Sun Days are essential to the production of sugar and bananas and mangoes, to say nothing of pineapples and other fruits of the tropics. When we are called upon to endure extraordinary heat, we tell one another of the penance and find excuse for extra drinks. But neither the heat nor the comparison of personal experiences is of the injurious nature of some of the refreshments. The weather is not compounded of excesses, but of means. Is it not true that few countries in the wide world would be considered fit for habitation by human beings if the character of the climate was estimated by its extremes?

No North Queenslander will resent records of high temperatures. He will be quite content to be shown enjoying and flourishing in the heat in which sugar-cane thrives, for thereby is to be proved a fact theorists seem unable to grasp — viz., that such is the soundness and virtue of the British race that it adapts itself with equal success to the long, dark, cold winter of Canada and the perpetual summer of North Queensland. Who is to say that the Canadian in his thick woollens and furs is a healthier subject, a worthier type, than the North Queenslander, stripped to the waist in the full blaze of the sun, glorying in his own vigour, proud of his magnificent heritage, and scornful of the opinions of those who have never experienced that supreme zest of life unpurchasable outside the tropic zone?

### [Material for this exercise]

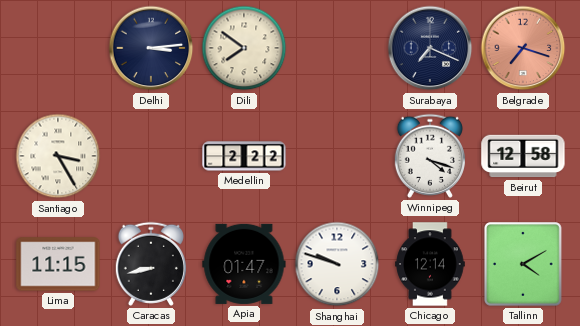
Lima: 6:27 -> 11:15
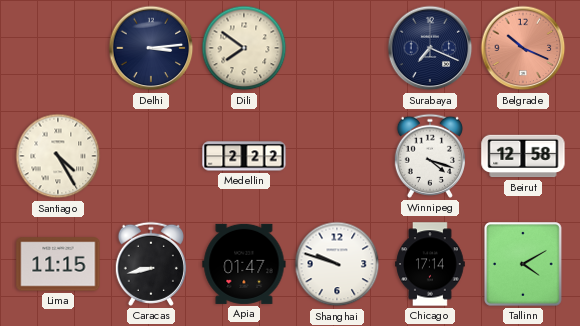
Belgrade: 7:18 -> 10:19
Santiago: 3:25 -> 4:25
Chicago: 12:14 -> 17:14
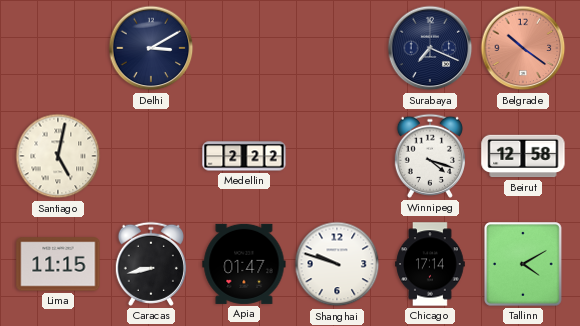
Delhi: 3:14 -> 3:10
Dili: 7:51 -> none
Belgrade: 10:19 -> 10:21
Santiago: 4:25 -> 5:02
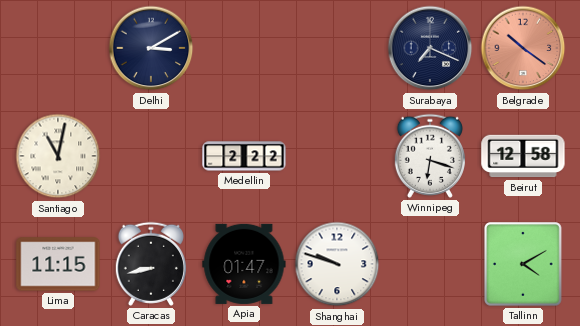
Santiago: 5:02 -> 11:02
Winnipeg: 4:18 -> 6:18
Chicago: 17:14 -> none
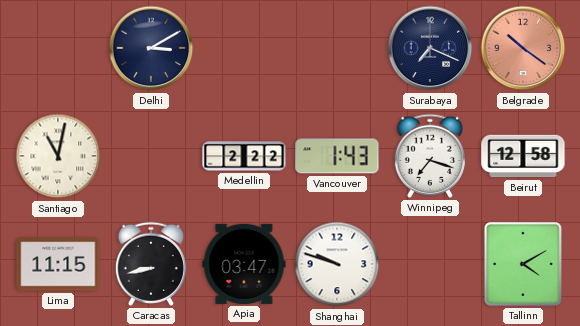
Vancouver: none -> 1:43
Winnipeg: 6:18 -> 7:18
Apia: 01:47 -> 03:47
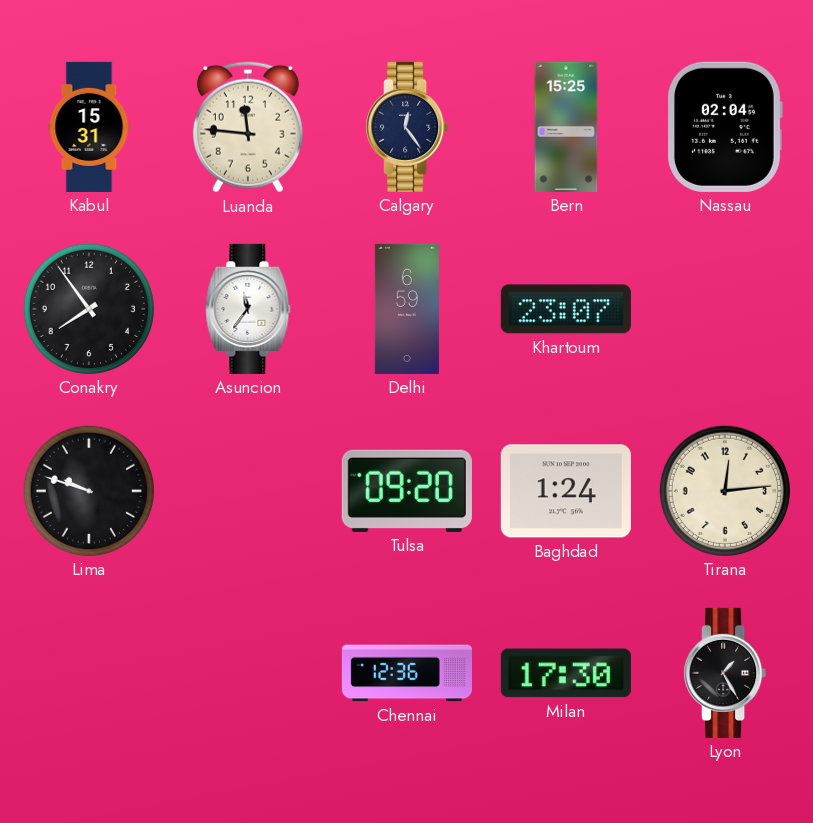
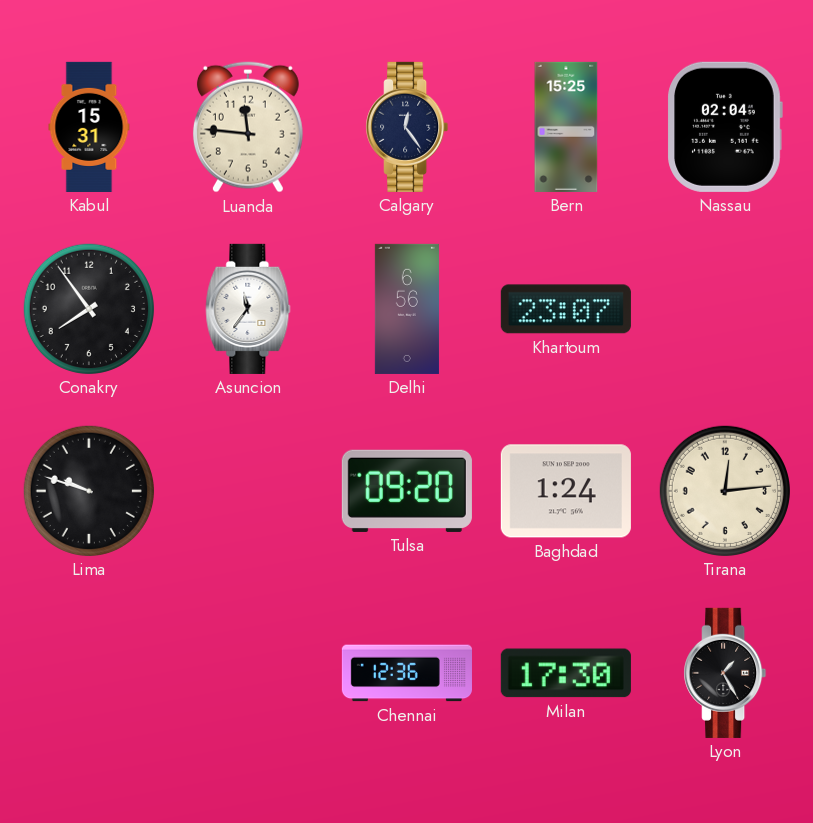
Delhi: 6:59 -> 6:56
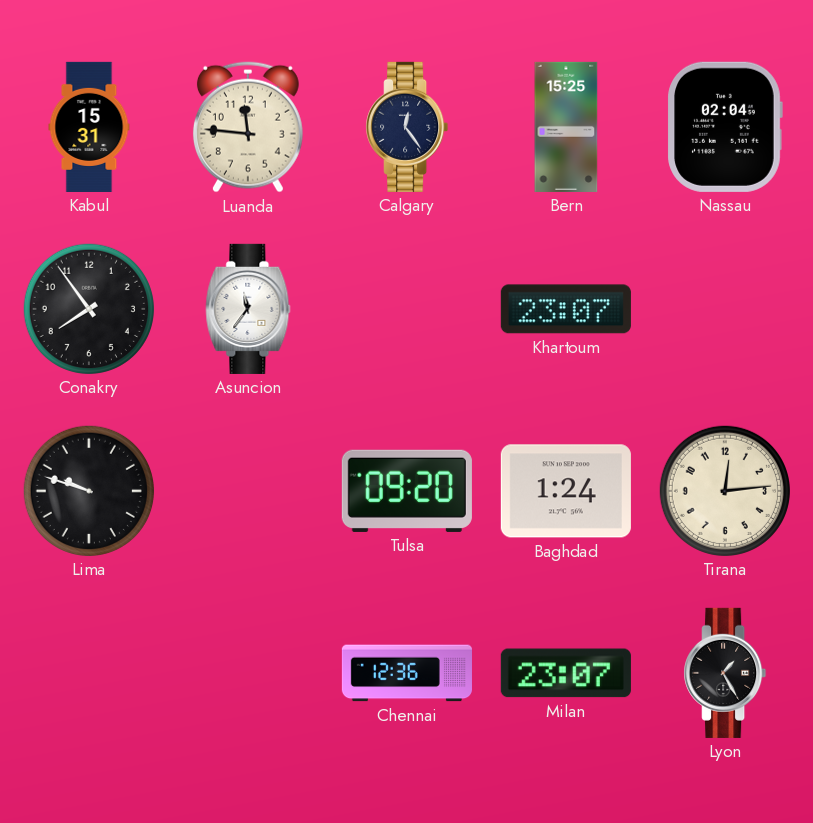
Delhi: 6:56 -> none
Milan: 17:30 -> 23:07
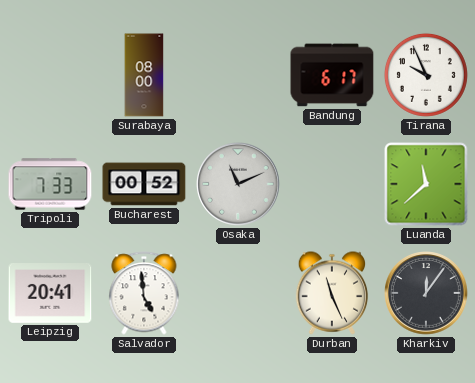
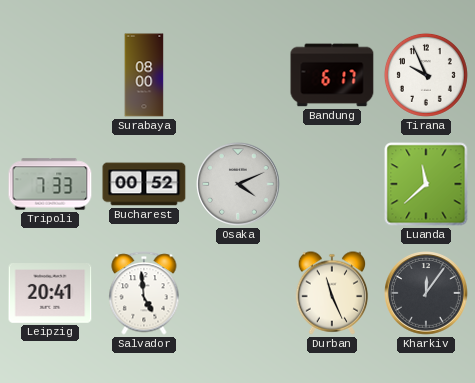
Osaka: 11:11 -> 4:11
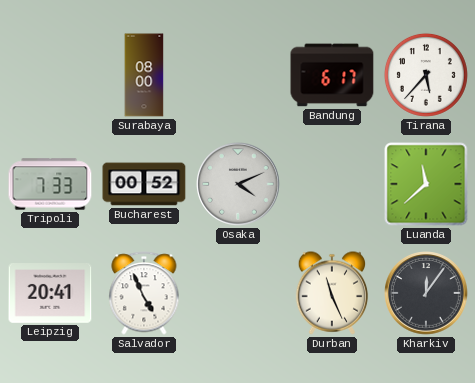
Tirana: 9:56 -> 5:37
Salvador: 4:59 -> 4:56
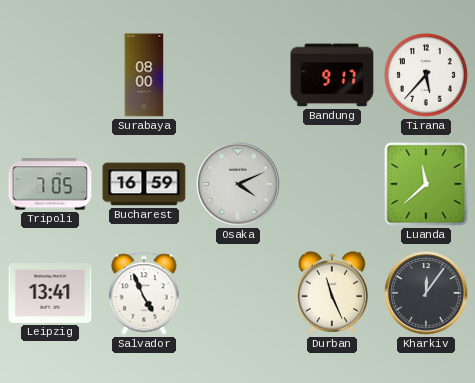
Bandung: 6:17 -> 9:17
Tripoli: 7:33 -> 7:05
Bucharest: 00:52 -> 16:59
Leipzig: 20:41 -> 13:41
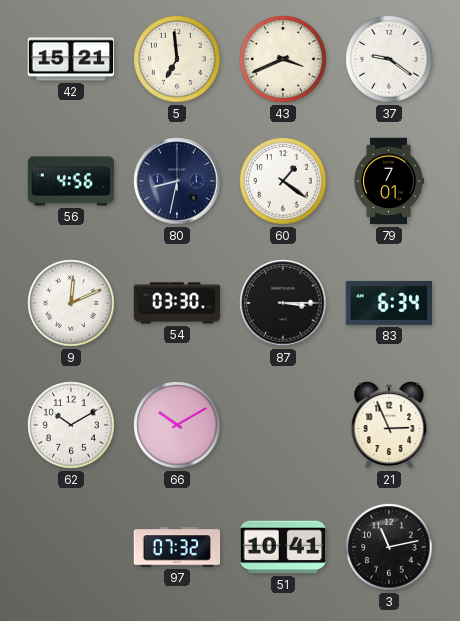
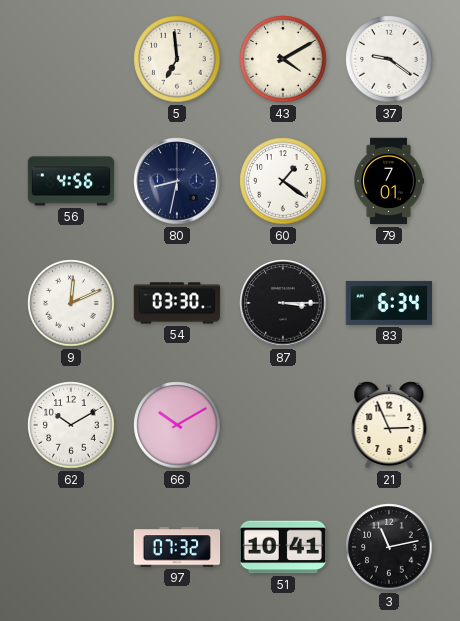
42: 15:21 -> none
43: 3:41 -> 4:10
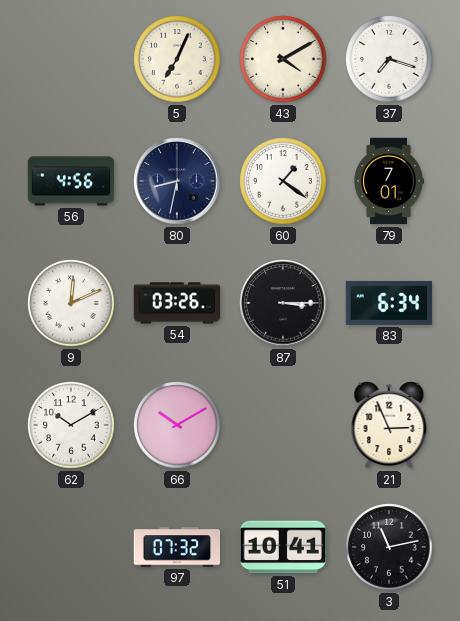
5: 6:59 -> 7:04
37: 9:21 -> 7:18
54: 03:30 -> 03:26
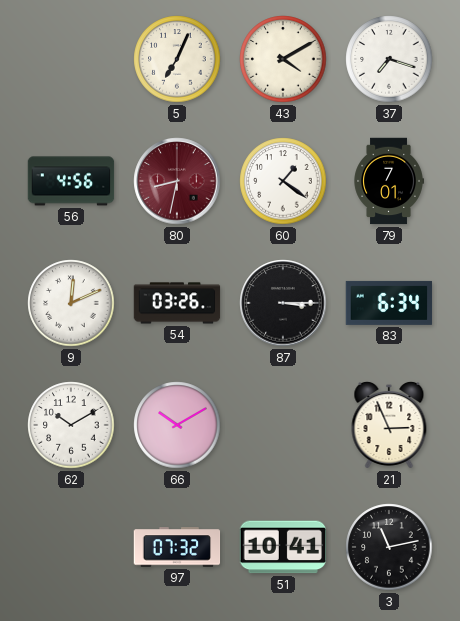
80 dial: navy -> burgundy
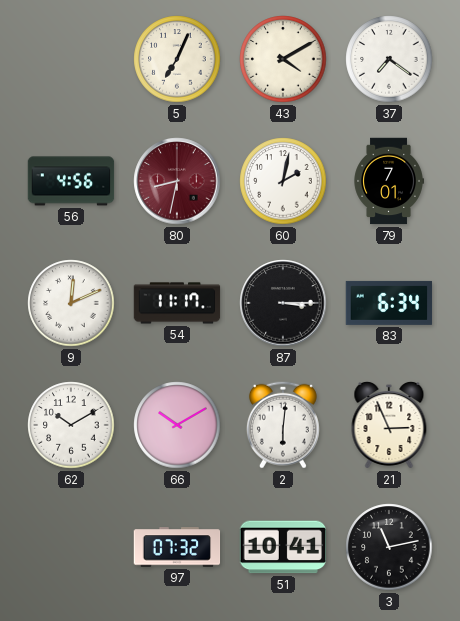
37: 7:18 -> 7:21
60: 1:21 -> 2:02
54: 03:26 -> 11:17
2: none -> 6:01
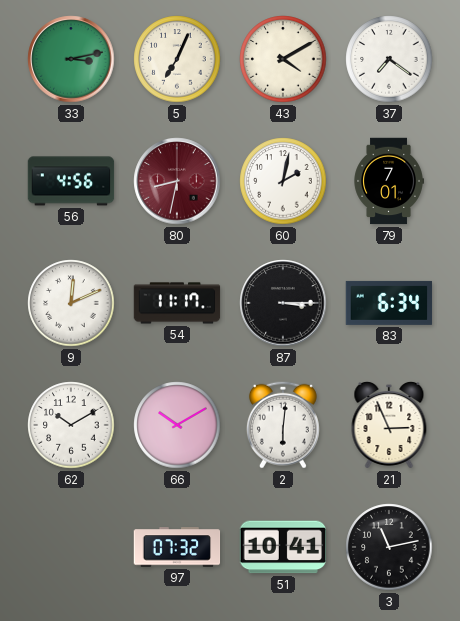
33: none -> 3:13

### [Aim 1]
From the listing of clock changes, return the stretch from the line containing "42: 15:21 -> none" through the last line of the listing, copied without alteration, and leave out the picture lines.
### [Aim 2]
Continue the passage on North Queensland's heat from the point where it stops.

### [Task result 1]
42: 15:21 -> none
43: 3:41 -> 4:10
5: 6:59 -> 7:04
37: 9:21 -> 7:18
54: 03:30 -> 03:26
80 dial: navy -> burgundy
37: 7:18 -> 7:21
60: 1:21 -> 2:02
54: 03:26 -> 11:17
2: none -> 6:01
33: none -> 3:13

### [Task result 2]
With intent to picturesquely demonstrate that soil will tell, some are ready to assert that we owe Christianity to the horizontal limestone formation of Palestine. Accepting the theory with whole-hearted enthusiasm, and admitting that North Queensland comprehends tracts of country not dissimilar from the Holy Land, mark what the future may have in store for the race. Do you want old age? — Methuselah, Noah, Isaac. Strong men? — Gosselin, Samson, Saul. Beautiful women? — Ruth, Rebecca, Esther. Does not David, the man after God’s own heart, appeal? Was not Solomon, the wise, the glorious, the prolific, a superior type? And, with all reverence be it said, was not the Founder of the Christian religion a solar product?

Hotter lands beyond the bounds of Palestine gave to the world men and women whose deeds and influence still astound and stimulate millions of mankind — the Queen of Sheba, Cleopatra, Pharaoh the Great, Moses the leader, whom the Lord knew face to face, Joseph the organiser, Mahomet, the benign Buddha, and all the sages, the poets, the historians, the architects of the gorgeous East. May not those who elect to live in lands of high temperature and who are strong in their faith cite apt and illustrious precedents, and make bold to say that none has exercised more influence on the minds and destinies of mankind than those born in the lands of the Sun?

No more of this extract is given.